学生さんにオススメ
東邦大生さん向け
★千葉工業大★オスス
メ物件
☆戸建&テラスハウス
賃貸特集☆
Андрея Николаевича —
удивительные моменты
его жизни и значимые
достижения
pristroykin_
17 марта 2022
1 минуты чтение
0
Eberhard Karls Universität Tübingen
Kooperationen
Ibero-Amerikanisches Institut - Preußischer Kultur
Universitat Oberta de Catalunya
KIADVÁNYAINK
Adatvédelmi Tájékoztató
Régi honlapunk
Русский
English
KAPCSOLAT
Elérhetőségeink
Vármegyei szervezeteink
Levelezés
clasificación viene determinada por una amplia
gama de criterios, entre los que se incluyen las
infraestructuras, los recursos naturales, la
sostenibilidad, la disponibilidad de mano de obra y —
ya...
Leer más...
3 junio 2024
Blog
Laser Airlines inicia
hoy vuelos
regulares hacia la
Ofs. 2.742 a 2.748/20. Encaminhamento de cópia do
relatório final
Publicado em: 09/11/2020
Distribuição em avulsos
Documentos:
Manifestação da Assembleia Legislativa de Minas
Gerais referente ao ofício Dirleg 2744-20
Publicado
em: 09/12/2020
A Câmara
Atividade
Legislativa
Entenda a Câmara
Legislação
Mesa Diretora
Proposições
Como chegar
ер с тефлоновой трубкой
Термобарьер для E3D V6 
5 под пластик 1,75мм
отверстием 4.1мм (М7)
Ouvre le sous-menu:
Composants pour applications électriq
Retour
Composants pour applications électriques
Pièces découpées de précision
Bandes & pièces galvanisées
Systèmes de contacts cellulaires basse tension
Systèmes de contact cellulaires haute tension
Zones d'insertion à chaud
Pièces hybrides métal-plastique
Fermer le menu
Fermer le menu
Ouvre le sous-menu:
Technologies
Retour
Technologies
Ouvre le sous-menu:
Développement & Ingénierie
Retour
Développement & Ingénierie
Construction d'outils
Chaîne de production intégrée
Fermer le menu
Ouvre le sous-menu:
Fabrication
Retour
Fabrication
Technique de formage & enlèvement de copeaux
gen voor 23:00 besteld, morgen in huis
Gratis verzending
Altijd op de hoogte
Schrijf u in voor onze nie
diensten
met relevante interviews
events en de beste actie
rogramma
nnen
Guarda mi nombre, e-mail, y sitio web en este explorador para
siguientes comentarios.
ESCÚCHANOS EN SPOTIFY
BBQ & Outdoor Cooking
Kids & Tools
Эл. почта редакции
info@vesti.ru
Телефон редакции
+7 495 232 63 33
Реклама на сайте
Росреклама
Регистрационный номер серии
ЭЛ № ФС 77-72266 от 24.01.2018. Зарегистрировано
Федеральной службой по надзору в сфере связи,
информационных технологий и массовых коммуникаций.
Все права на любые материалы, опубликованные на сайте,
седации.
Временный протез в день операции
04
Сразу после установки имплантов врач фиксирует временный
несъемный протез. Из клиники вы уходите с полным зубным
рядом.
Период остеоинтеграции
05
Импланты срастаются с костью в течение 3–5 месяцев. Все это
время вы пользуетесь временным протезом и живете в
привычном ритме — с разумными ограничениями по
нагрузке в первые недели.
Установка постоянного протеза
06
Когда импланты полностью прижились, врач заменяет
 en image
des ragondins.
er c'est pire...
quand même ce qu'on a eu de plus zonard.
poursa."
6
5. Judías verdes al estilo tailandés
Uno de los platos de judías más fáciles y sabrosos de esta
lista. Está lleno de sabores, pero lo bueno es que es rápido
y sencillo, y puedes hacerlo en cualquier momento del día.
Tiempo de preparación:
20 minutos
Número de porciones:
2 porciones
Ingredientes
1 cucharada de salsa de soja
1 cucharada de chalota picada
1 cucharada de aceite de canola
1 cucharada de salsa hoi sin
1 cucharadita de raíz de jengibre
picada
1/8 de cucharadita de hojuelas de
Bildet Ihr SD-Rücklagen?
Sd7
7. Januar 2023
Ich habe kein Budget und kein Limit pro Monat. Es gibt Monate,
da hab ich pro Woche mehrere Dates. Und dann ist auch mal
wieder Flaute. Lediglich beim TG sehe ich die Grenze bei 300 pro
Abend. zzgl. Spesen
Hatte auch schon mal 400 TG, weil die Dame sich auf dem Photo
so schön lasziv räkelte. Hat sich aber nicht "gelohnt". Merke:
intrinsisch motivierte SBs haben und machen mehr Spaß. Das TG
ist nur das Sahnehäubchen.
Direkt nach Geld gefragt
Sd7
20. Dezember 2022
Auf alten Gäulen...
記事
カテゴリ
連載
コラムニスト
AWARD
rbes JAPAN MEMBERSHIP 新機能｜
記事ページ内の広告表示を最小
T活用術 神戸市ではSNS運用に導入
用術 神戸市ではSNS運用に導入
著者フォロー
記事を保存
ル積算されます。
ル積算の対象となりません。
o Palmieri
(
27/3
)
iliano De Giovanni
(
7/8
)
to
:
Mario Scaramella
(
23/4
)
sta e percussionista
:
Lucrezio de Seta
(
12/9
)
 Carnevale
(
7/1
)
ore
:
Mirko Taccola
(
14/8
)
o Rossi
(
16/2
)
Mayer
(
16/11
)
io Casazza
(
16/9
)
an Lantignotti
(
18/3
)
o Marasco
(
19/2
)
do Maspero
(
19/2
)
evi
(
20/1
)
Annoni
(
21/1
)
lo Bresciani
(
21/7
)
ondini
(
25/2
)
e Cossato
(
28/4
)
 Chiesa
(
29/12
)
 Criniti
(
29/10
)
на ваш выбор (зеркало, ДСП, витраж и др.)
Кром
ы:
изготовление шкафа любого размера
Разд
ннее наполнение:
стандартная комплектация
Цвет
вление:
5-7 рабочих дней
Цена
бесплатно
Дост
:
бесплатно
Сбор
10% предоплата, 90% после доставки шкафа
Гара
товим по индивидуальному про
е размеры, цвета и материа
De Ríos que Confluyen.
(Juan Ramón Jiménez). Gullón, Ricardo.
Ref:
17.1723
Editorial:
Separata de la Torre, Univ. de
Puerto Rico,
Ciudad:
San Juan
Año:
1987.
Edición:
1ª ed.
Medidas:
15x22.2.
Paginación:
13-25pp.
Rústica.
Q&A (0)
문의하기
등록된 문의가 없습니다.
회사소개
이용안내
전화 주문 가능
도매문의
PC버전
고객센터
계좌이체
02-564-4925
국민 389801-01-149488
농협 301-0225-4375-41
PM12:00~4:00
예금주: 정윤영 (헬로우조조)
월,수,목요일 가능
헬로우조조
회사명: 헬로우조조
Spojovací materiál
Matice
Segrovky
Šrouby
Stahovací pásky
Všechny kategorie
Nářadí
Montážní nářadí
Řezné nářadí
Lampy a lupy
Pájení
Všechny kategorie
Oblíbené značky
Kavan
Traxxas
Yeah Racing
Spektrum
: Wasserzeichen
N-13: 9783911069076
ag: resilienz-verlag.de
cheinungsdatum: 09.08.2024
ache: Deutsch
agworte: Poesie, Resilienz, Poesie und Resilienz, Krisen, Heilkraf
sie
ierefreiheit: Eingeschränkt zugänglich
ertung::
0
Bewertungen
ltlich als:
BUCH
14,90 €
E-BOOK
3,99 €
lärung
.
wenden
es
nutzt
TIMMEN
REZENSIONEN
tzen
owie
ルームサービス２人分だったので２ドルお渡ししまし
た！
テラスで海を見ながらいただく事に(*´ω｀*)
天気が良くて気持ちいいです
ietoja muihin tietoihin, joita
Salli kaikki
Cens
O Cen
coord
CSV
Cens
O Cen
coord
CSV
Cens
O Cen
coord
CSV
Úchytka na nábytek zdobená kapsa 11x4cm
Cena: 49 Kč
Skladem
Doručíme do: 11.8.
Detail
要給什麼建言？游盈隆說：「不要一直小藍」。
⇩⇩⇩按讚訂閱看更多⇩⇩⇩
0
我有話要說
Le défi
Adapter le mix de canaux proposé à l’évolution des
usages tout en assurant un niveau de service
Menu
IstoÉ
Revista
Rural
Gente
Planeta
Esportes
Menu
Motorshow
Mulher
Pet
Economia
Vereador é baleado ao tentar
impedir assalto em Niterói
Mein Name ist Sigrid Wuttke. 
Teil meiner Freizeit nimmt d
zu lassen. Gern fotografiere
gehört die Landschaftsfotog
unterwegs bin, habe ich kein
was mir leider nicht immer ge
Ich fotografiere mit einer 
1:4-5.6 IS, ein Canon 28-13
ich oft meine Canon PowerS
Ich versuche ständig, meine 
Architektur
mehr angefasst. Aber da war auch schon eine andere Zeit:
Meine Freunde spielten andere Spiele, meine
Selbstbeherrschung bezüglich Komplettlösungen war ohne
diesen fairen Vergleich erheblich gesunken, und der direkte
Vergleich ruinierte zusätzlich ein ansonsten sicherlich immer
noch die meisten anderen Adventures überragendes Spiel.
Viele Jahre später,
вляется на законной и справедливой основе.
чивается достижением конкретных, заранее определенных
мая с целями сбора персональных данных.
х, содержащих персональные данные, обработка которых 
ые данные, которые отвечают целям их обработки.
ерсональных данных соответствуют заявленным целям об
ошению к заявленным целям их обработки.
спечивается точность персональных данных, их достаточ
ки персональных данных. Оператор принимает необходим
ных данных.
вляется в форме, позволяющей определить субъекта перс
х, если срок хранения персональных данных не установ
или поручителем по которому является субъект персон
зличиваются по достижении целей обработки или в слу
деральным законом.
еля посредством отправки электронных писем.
============================================================
What the task requires
Return every line of the entries above that contains the string "nicht", and treat differences in case as significant.

Your solution
so schön lasziv räkelte. Hat sich aber nicht "gelohnt". Merke:
was mir leider nicht immer ge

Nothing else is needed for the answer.